In tracing the life of that dissident priest, The Last Man in Russia also reveals the Russian 20th century in all its hardship and depredation, as Father Dmitry endures collectivisation, the Second World War, the Gulag and interrogation by the KGB. At first the book reads like one of those familiar but still inspiring stories of the human spirit triumphing over oppression – until things take an unexpected and depressing turn.
Part biography, part history, Oliver Bullough’s book is also an attempt to demarcate the front lines of the battle for the Russian soul, a struggle which Father Dmitry may have lost, but which is still being fought today. While Russians have flocked to the Church to fill the existential void left by the Soviet Union’s collapse, they have also turned to alcohol.
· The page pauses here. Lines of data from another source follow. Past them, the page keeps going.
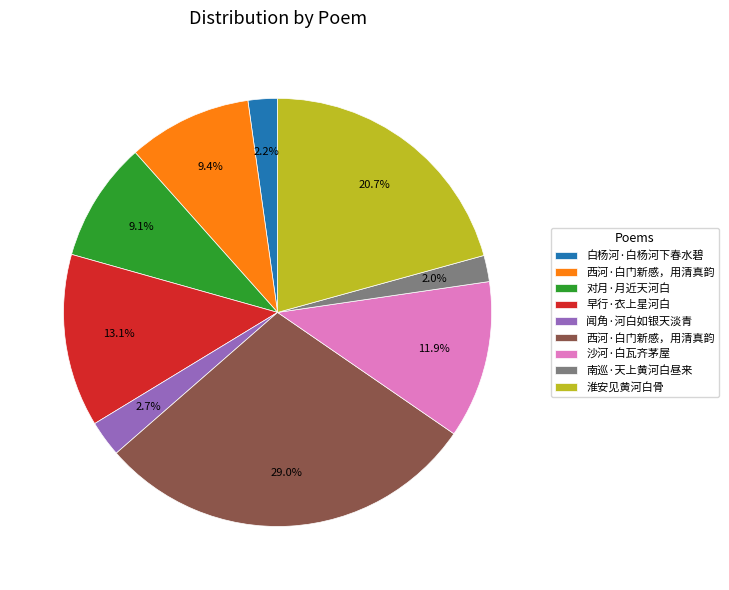

Is there any slice that represents more than half of the pie?

No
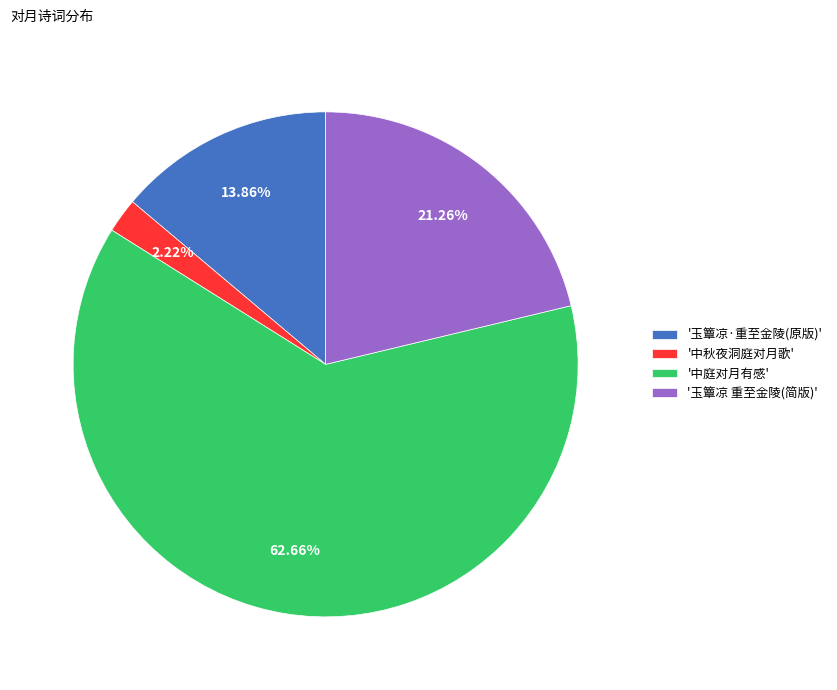

Do '玉簟凉 重至金陵(简版)' and '中庭对月有感' together represent more than half of the pie?

Yes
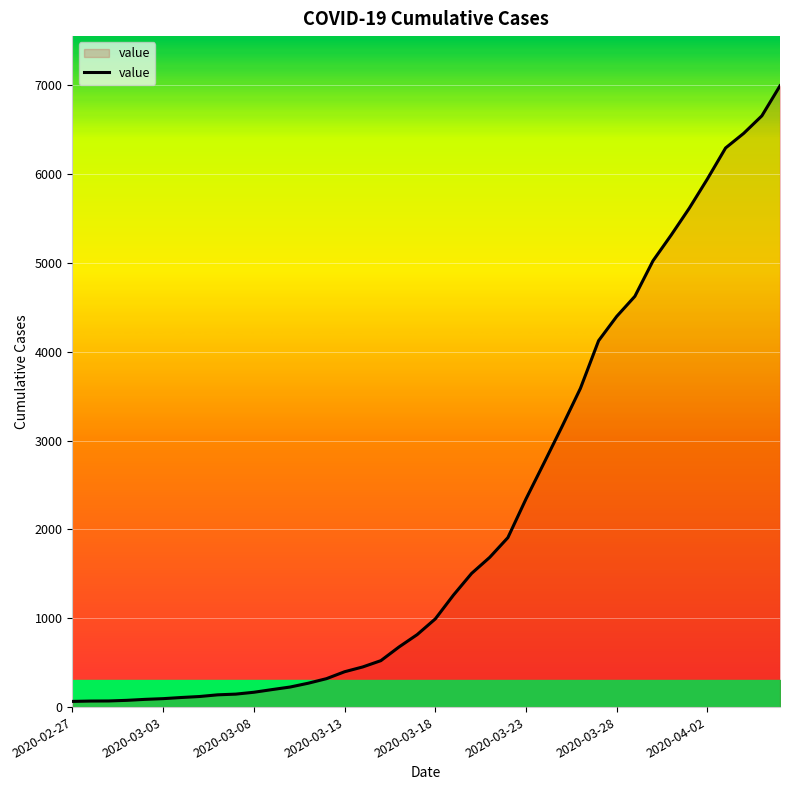

What is the maximum value shown in the chart?

6995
Vodka is not a new problem in Russia but, as Bullough points out, it has recently fuelled an alcoholism epidemic that is eating away at the nation’s fabric, both in a spiritual sense and as revealed by the stark statistics of a dwindling population.
So far, so bleak, but the subject matter is rendered palatable by Bullough’s brisk, lucid style and his skilful interweaving of historical context with his own rich experience of Russia. He has a talent for sketching the people he meets, often administering a welcome dose of humour (one landlady’s carefully dyed hair resembles “a squashed magpie”), and he appreciates the absurd, in the best Russian tradition.
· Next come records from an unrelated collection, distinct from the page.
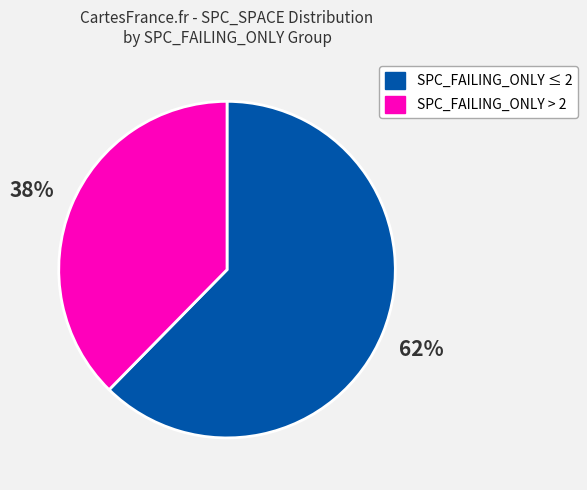

Is there any slice that represents more than half of the pie?

Yes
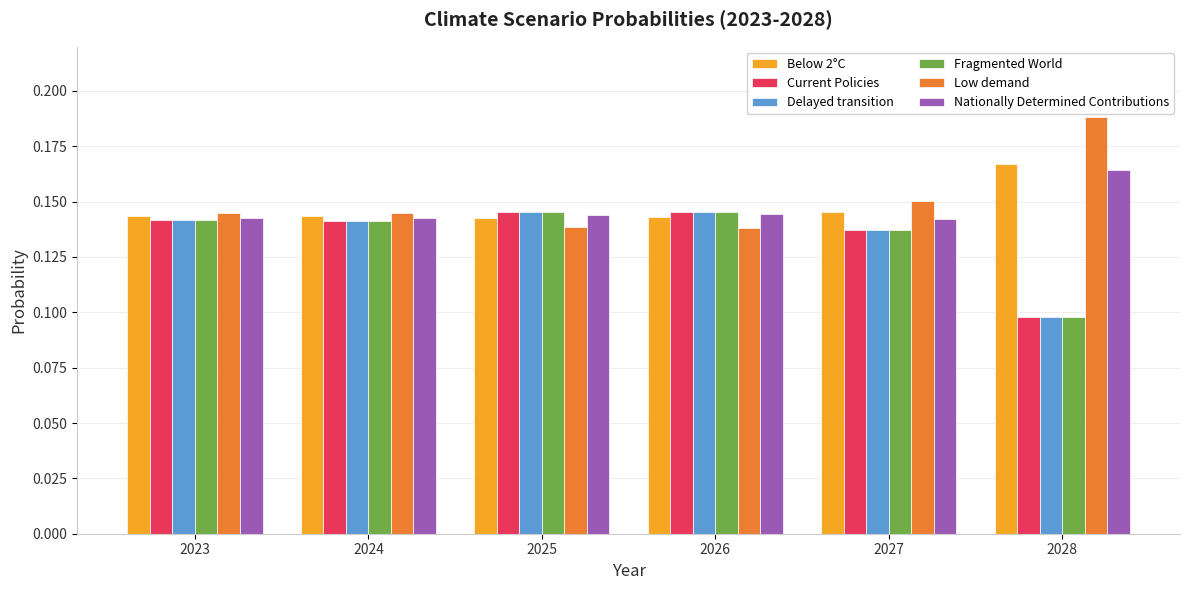

What are all the series names shown in the legend?

Below 2°C, Current Policies, Delayed transition, Fragmented World, Low demand, Nationally Determined Contributions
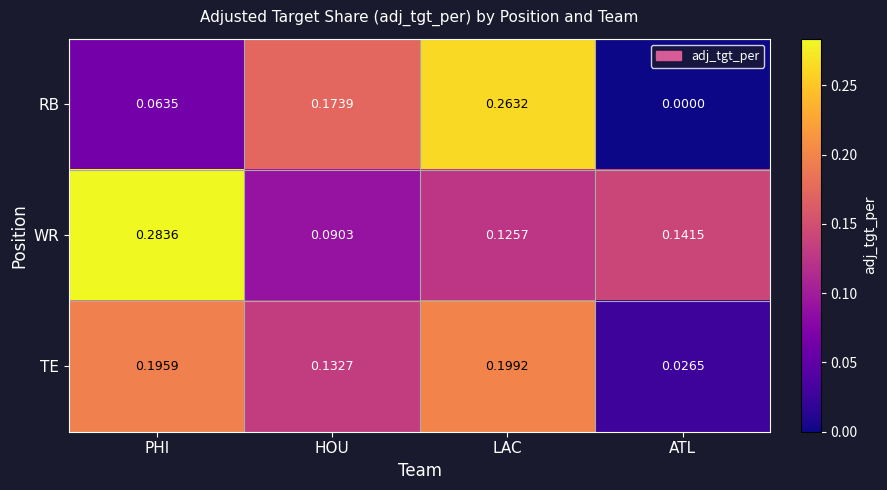

Rank the series by their average value, from highest to lowest.

WR, TE, RB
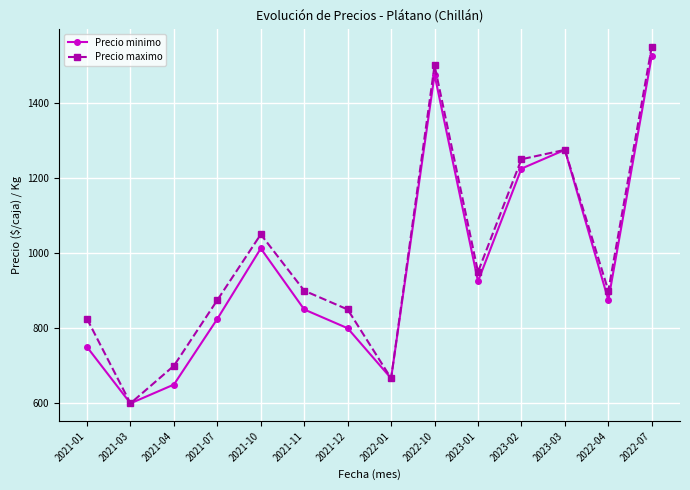

How many distinct data groups are displayed?

2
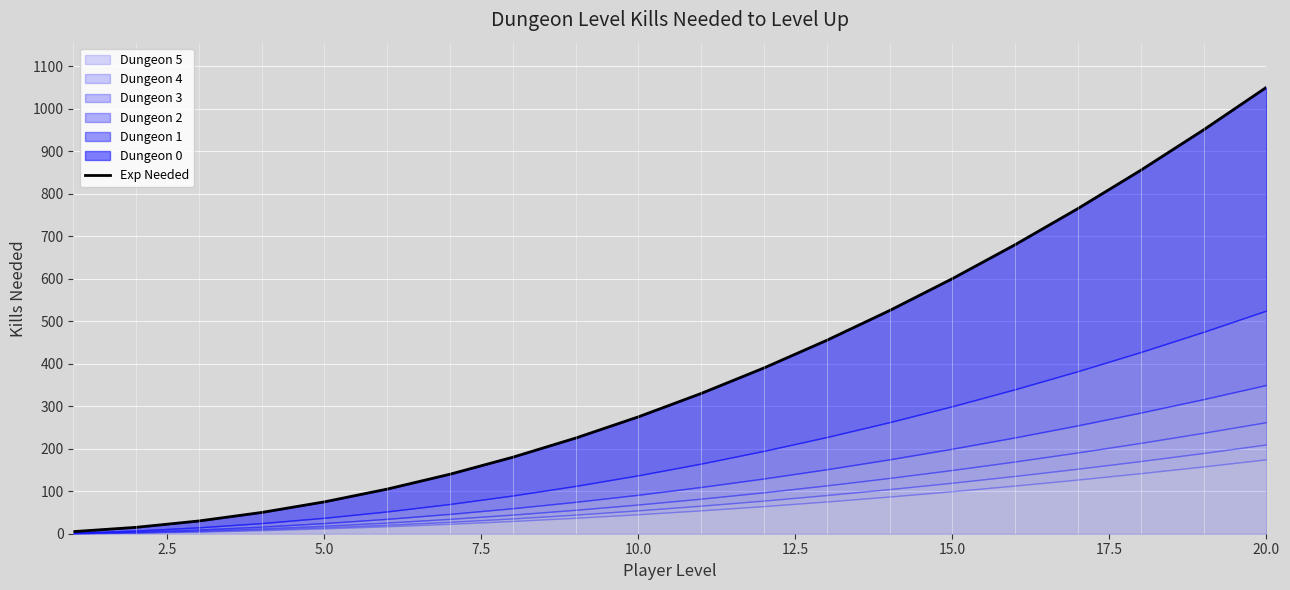

Reading left to right, transcribe all the data shown in this chart.

5	15	30	50	75	105	140	180	225	275	330	390	455	525	600	680	765	855	950	1050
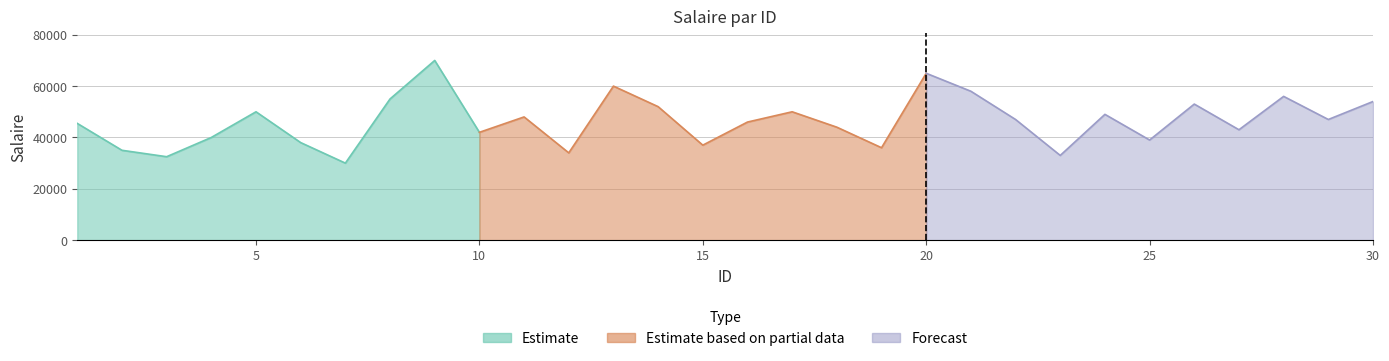

Reading right to left, list all the values displayed in this chart.

54000	47000	56000	43000	53000	39000	49000	33000	47000	58000	65000	36000	44000	50000	46000	37000	52000	60000	34000	48000	42000	70000	55000	30000	38000	50000	40000	32500	35000	45475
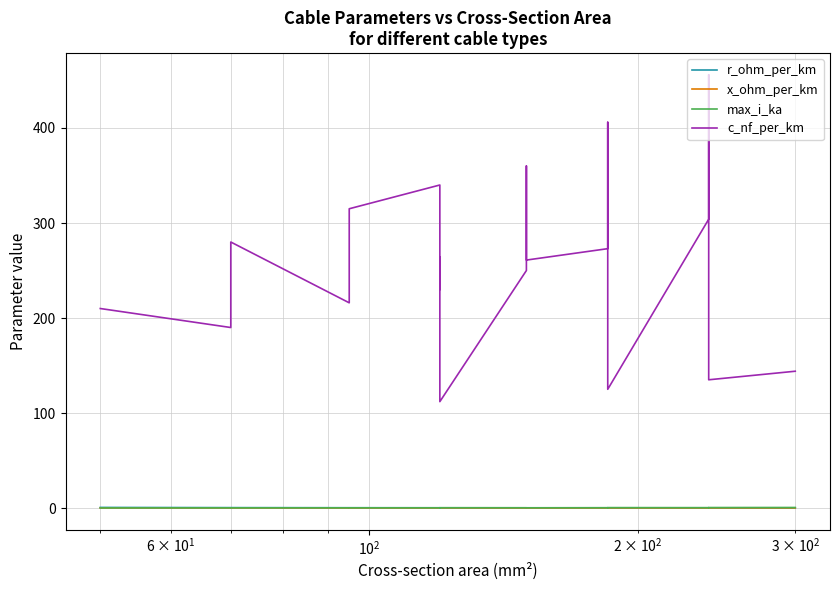

How many values in the c_nf_per_km series are below 261?

9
Bullough’s questing, roving spirit is admirable, as he sets out on the late priest’s trail by bus, train and snowmobile, locating remote churches in the brutal summer heat and hunting for the graves of forgotten prisoners in the Arctic tundra.
The nation is dying, but it can be saved, Bullough argues, by community and renewed trust – the values that Father Dmitry preached. The book ends with cautious optimism, noting the mass protests for fair elections in 2011. Having witnessed two of the muted demonstrations after Putin’s re-election in March 2012, this reader is less confident that change is imminent. Nonetheless, this is an ambitious and wide-ranging journey into the heart of a great, sad country.